DATASET RECORDS:
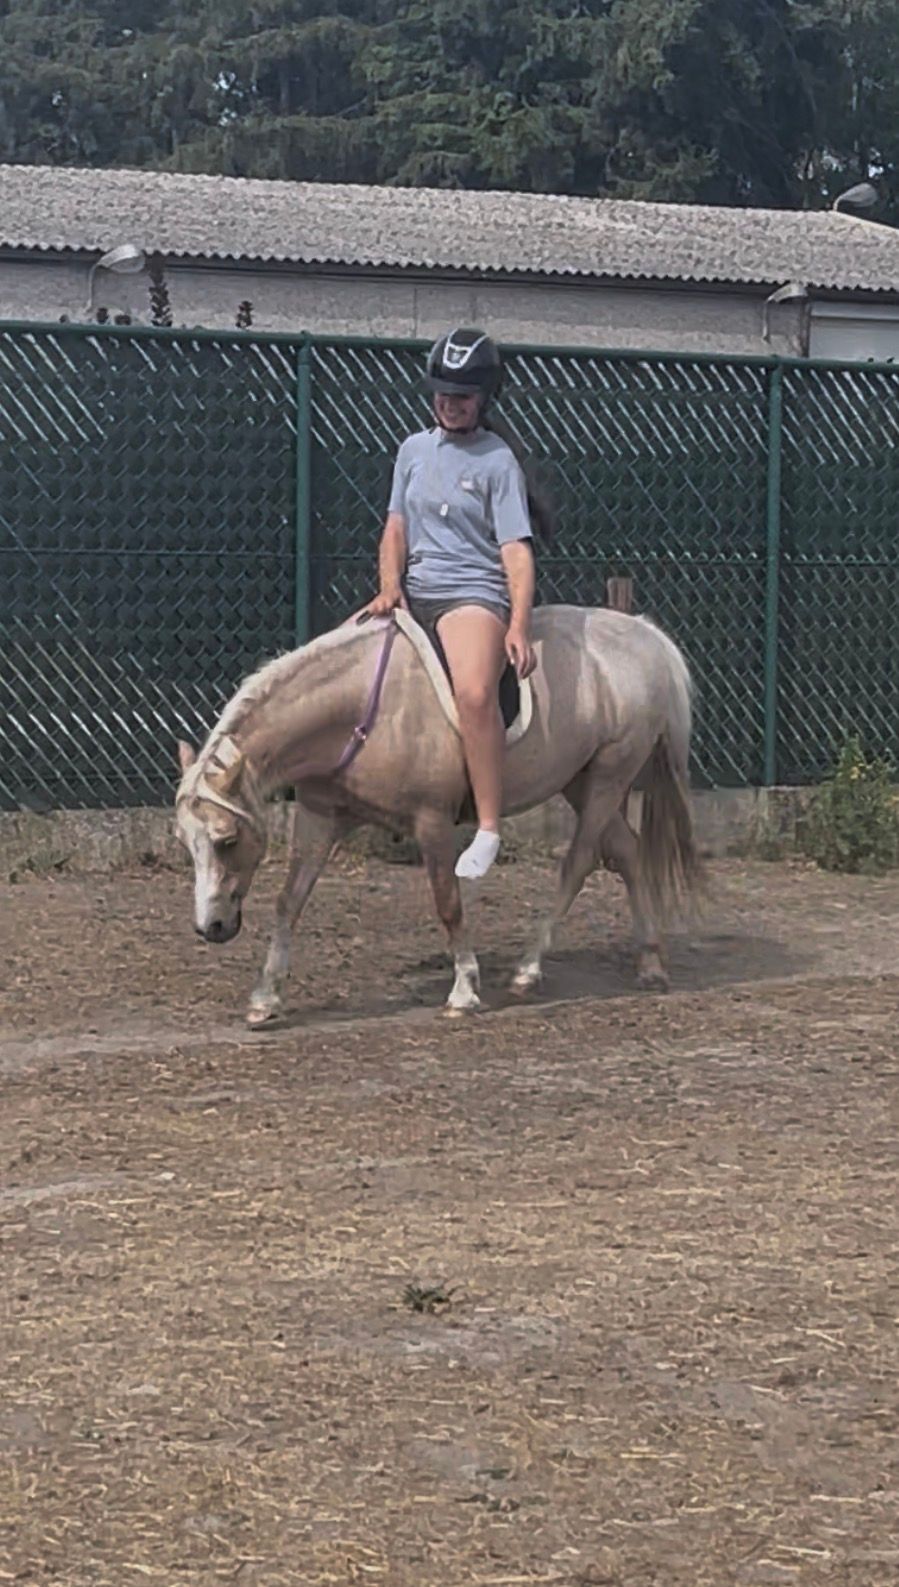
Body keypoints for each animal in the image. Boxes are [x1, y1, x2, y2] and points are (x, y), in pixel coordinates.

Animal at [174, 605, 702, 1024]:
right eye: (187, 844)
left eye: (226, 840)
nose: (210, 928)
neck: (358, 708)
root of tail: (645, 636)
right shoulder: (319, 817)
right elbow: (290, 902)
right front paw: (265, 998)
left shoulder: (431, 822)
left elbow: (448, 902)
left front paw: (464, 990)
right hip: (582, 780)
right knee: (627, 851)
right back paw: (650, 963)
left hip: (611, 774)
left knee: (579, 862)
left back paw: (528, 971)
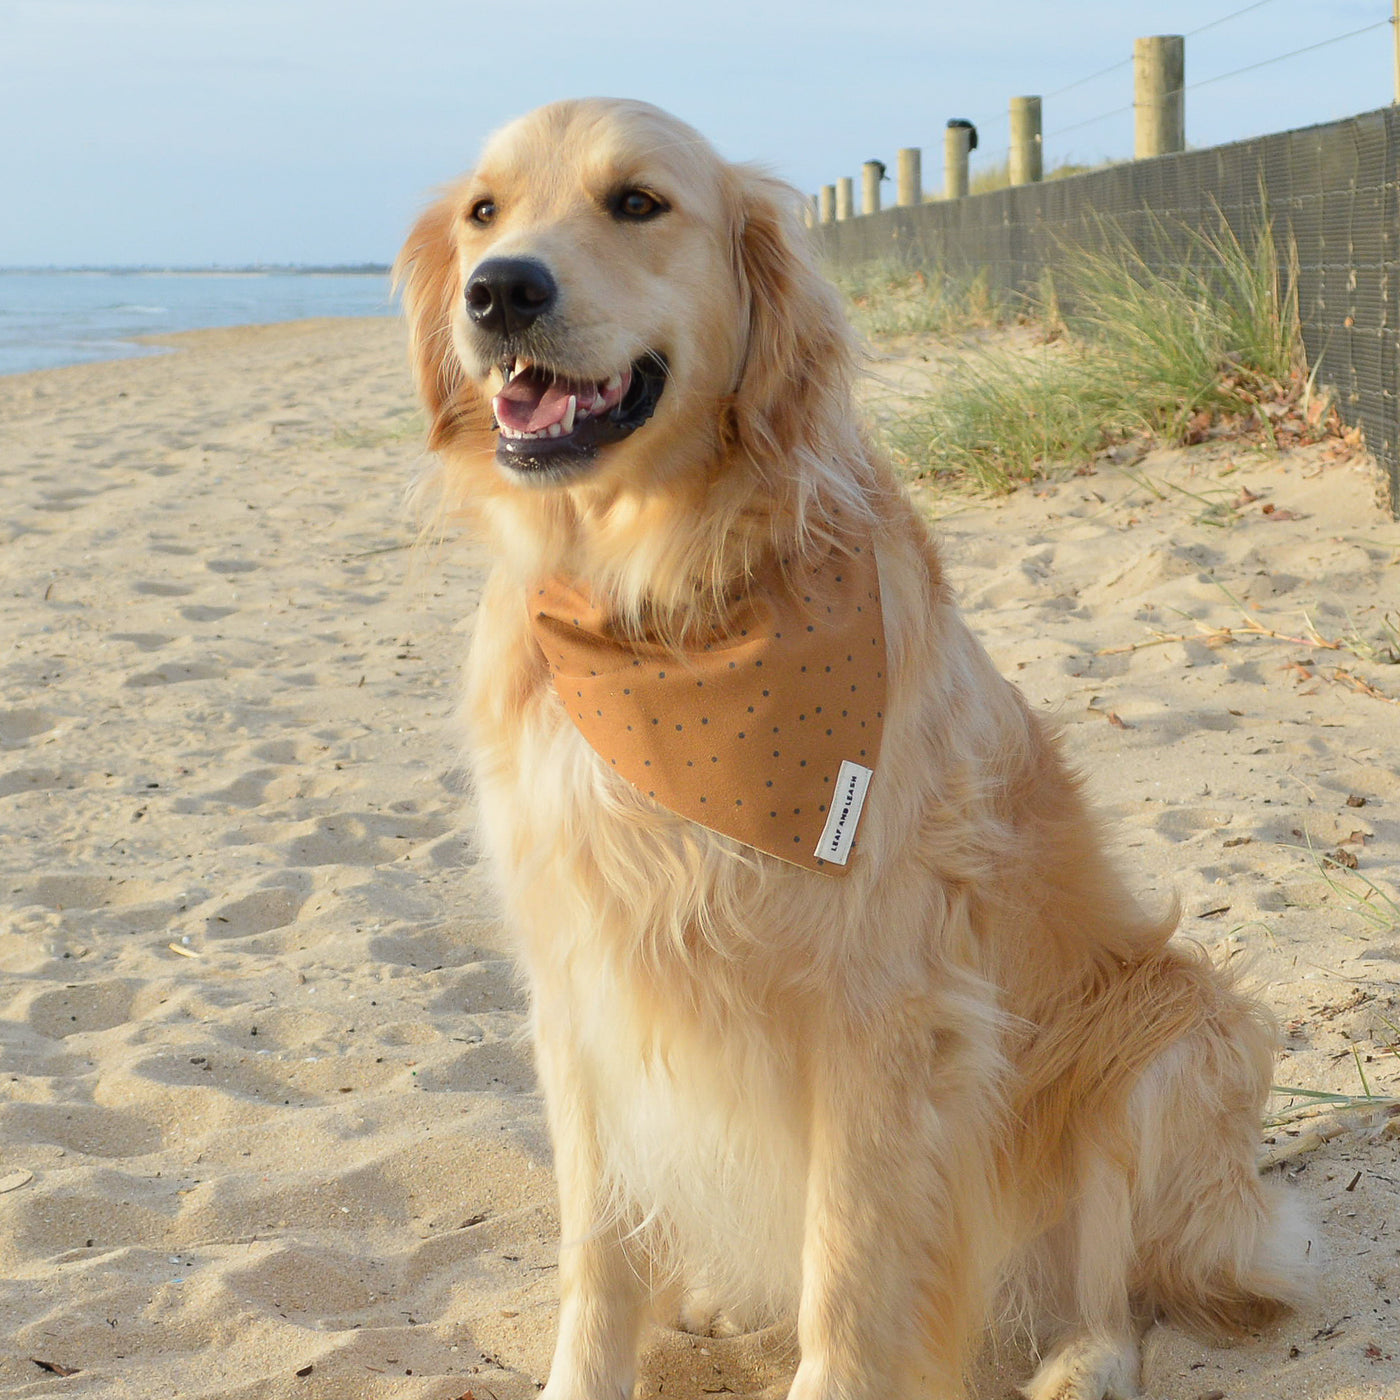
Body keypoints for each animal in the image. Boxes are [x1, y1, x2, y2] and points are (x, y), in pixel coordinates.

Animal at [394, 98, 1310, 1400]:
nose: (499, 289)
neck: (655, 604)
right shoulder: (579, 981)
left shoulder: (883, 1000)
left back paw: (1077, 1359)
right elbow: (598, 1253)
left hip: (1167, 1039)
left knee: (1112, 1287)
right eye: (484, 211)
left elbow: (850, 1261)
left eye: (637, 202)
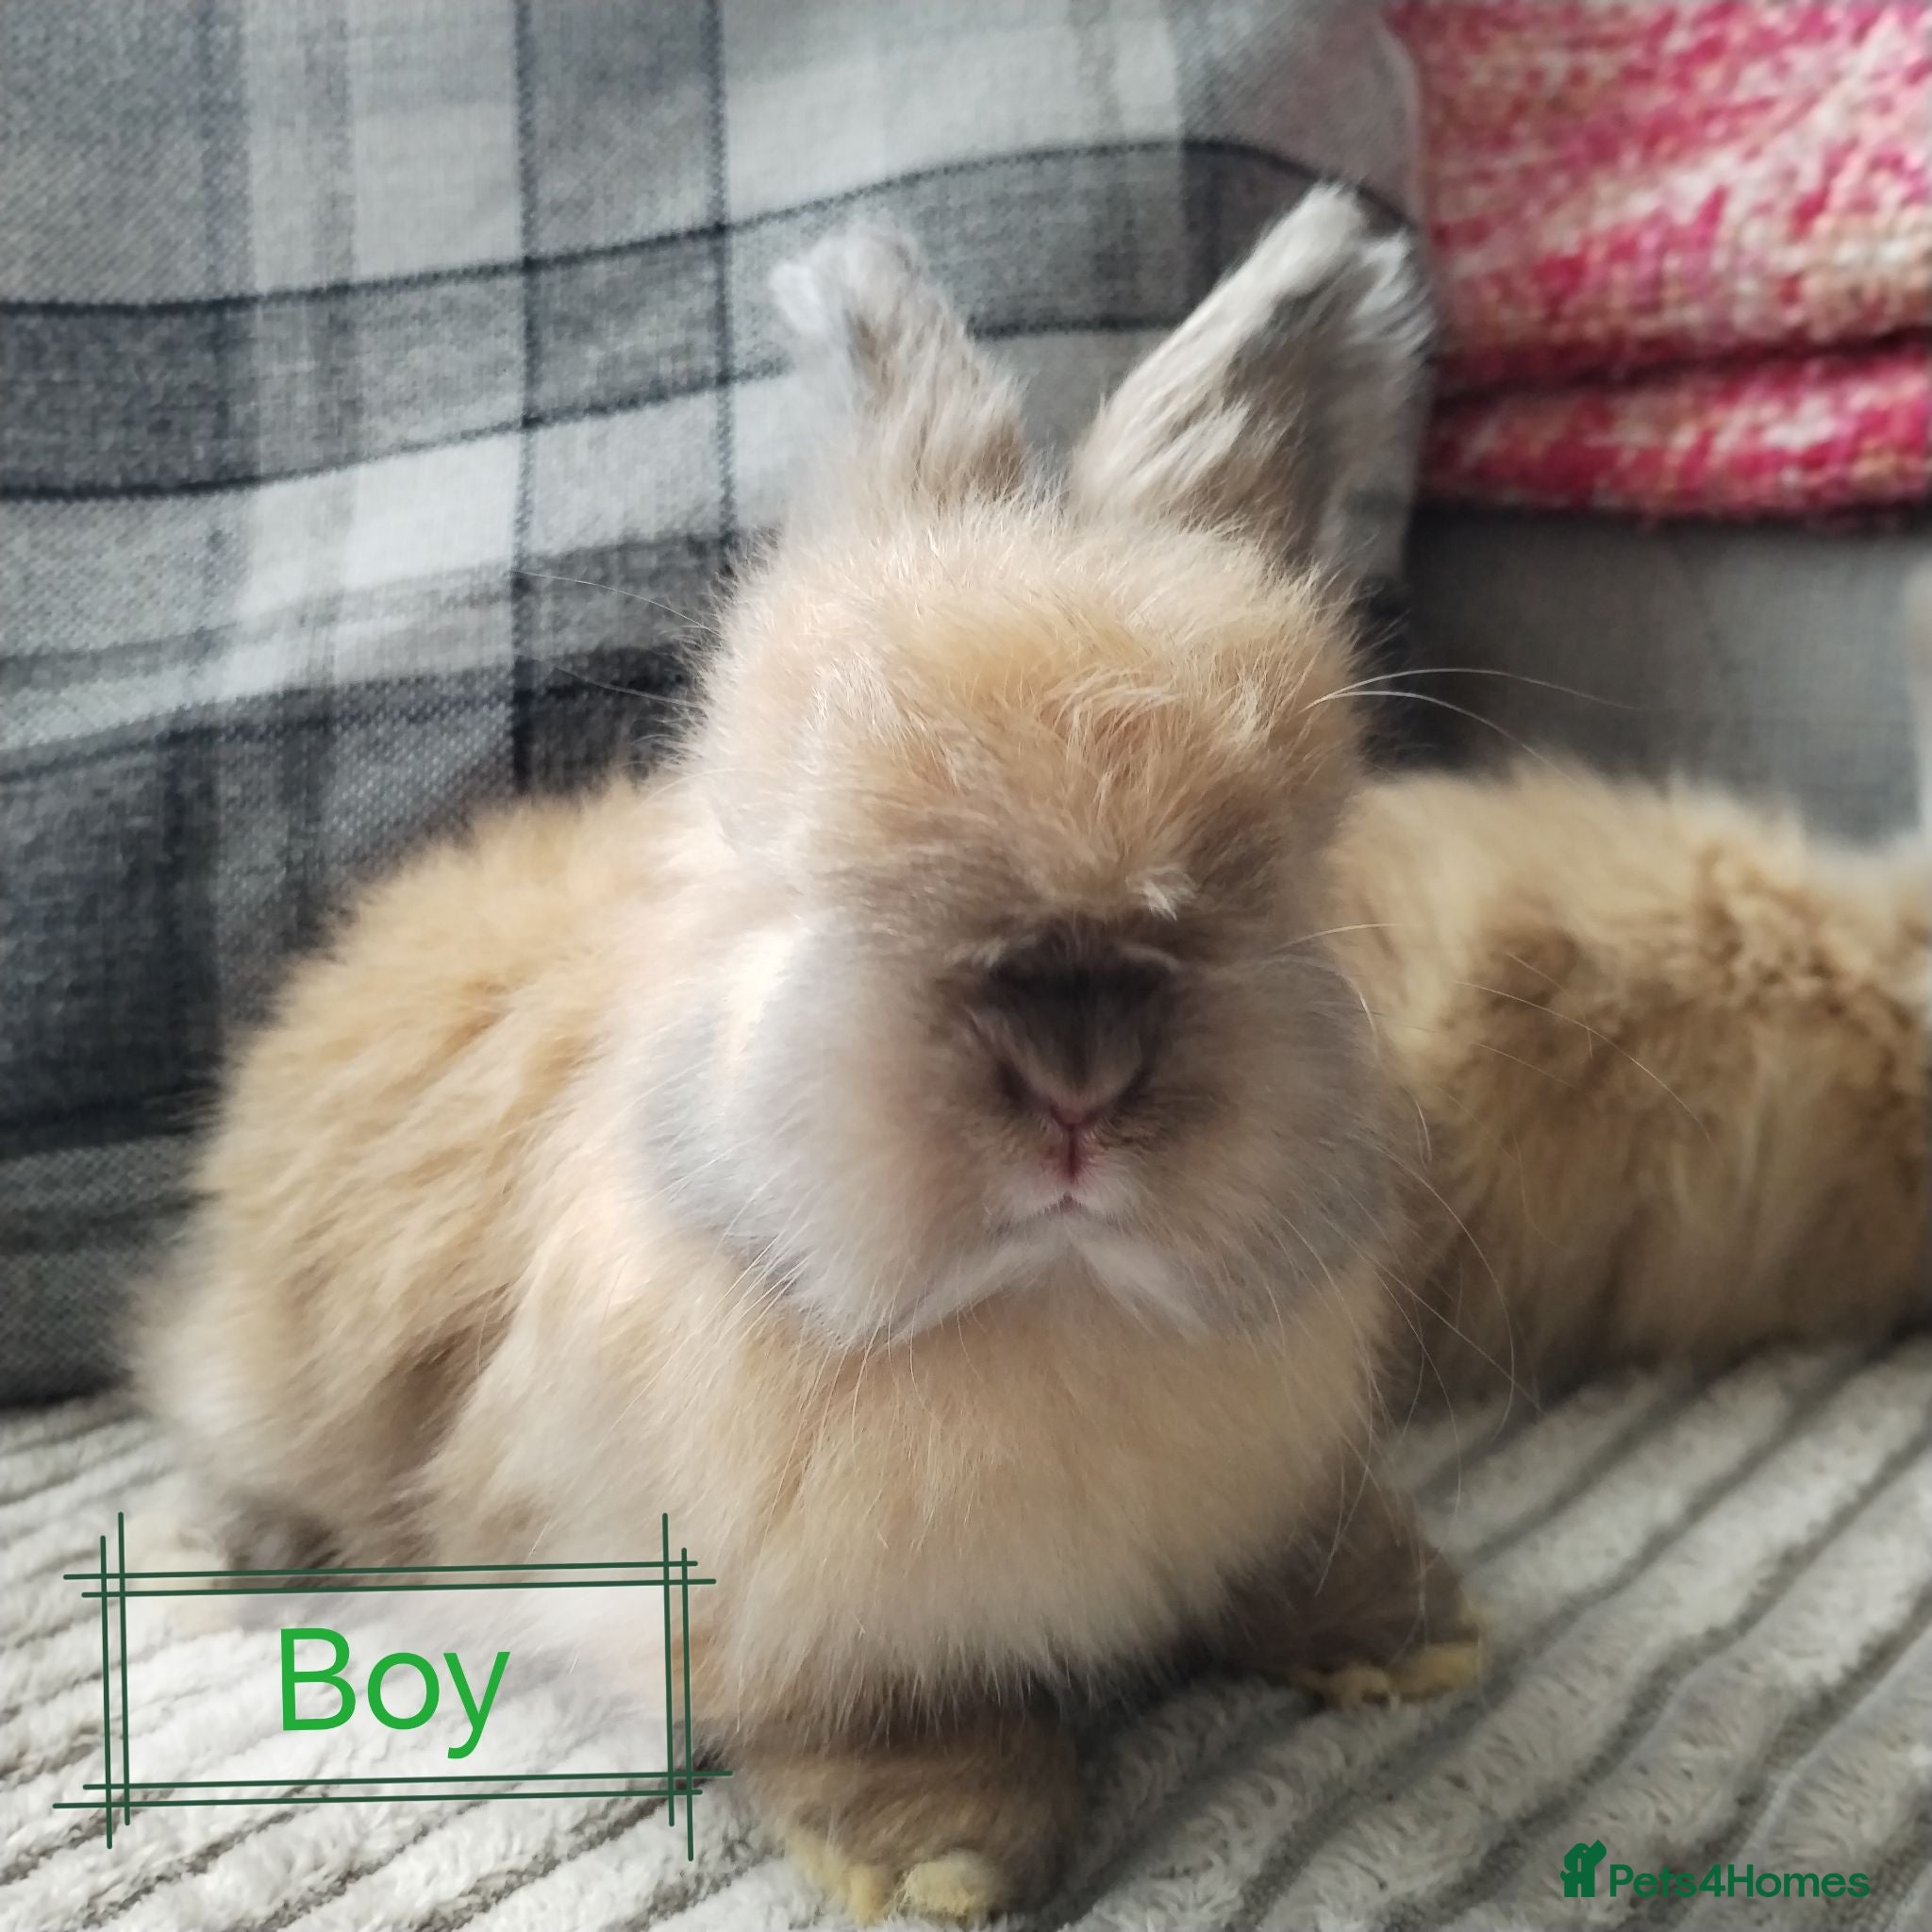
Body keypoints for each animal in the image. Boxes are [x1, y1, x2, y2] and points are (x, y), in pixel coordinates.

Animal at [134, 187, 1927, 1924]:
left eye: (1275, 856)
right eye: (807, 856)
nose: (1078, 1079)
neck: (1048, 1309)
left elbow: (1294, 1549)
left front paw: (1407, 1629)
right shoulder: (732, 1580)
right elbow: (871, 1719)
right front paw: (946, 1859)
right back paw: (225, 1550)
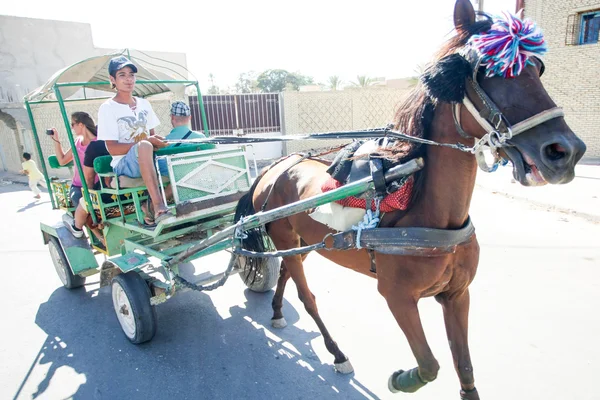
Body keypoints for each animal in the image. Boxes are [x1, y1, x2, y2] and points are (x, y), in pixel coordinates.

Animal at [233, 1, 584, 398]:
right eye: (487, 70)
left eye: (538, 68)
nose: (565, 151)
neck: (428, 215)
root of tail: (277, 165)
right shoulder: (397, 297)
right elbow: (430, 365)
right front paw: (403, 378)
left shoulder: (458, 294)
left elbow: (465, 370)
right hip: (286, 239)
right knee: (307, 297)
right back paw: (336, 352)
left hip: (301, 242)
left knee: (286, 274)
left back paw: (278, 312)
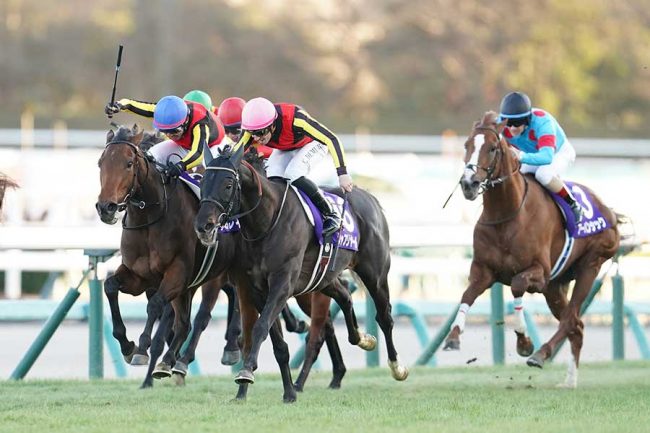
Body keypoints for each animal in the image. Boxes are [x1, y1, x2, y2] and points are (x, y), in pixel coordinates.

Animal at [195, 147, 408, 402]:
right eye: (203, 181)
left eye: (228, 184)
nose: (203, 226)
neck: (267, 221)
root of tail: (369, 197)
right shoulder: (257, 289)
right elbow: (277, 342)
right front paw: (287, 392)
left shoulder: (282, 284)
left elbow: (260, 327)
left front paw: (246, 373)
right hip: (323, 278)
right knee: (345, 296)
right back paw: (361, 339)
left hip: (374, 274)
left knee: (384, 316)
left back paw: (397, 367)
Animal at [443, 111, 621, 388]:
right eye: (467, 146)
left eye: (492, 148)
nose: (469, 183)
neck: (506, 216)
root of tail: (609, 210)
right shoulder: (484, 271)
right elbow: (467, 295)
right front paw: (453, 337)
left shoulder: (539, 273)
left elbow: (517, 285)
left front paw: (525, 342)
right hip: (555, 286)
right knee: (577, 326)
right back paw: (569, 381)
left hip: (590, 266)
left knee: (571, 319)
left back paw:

AIM OF THE TASK: The listing above, line by line: print it exactly, but not its pictures.

TASK ANSWER:
Body keypoints for each animal in the image. Boxes are [x1, y1, x2, y2] and points are (x, y), in pixel coordinates.

Animal at [174, 605, 702, 1024]:
right eye: (187, 844)
left eye: (226, 840)
nose: (210, 928)
neck: (358, 708)
root of tail: (645, 636)
right shoulder: (319, 817)
right elbow: (290, 902)
right front paw: (265, 998)
left shoulder: (431, 822)
left elbow: (448, 902)
left front paw: (464, 990)
right hip: (582, 780)
right knee: (627, 851)
right back paw: (650, 963)
left hip: (611, 774)
left knee: (579, 862)
left back paw: (528, 971)
Body keypoints for each animal in the image. Boxes are [x1, y1, x2, y2] and points are (x, y), in pixel coordinates.

Animal at [394, 98, 1310, 1400]:
nose: (499, 289)
neck: (655, 604)
right shoulder: (579, 981)
left shoulder: (883, 1000)
left back paw: (1077, 1359)
right elbow: (598, 1253)
left hip: (1167, 1039)
left knee: (1112, 1287)
right eye: (484, 211)
left elbow: (850, 1261)
left eye: (637, 202)
Body keypoints for each animal in the image. Boxes are [x1, y1, x2, y2] and points are (x, y), in pixel coordinates.

Animal at [134, 187, 1927, 1924]:
left eye: (1275, 856)
right eye: (807, 856)
nose: (1078, 1079)
neck: (1048, 1309)
left elbow: (1294, 1549)
left front paw: (1407, 1629)
right shoulder: (732, 1580)
right elbow: (871, 1719)
right front paw: (946, 1859)
right back paw: (225, 1550)
Body keypoints for each animal in the image. Boxes are [x1, y1, x2, y2] and points are (x, y), in pixel coordinates.

Animal at [233, 1, 584, 398]:
right eye: (487, 70)
left eye: (538, 68)
nose: (565, 151)
neck: (428, 215)
root of tail: (277, 165)
right shoulder: (397, 297)
right elbow: (430, 365)
right front paw: (403, 378)
left shoulder: (458, 294)
left elbow: (465, 370)
right hip: (286, 239)
right knee: (307, 297)
right back paw: (336, 352)
left hip: (301, 242)
left knee: (286, 274)
left back paw: (278, 312)
Body keypoints for each animal in the image. Boxes are [x1, y1, x2, y2] and points are (x, y), in pixel coordinates.

Animal at [195, 147, 408, 402]:
right eye: (203, 181)
left eye: (228, 184)
nose: (203, 226)
neck: (267, 221)
root of tail: (369, 197)
right shoulder: (257, 289)
right elbow: (277, 342)
right front paw: (287, 392)
left shoulder: (282, 284)
left elbow: (260, 327)
left front paw: (246, 373)
right hip: (323, 278)
right knee: (345, 296)
right back paw: (361, 339)
left hip: (374, 274)
left knee: (384, 316)
left back paw: (397, 367)
Animal at [443, 111, 621, 388]:
right eye: (467, 146)
left eye: (492, 148)
nose: (469, 183)
neck: (506, 216)
root of tail: (609, 210)
right shoulder: (484, 271)
right elbow: (467, 295)
right front paw: (453, 337)
left shoulder: (539, 273)
left elbow: (517, 285)
left front paw: (525, 342)
right hip: (555, 286)
right knee: (577, 326)
right back paw: (569, 381)
left hip: (590, 266)
left knee: (571, 319)
left back paw:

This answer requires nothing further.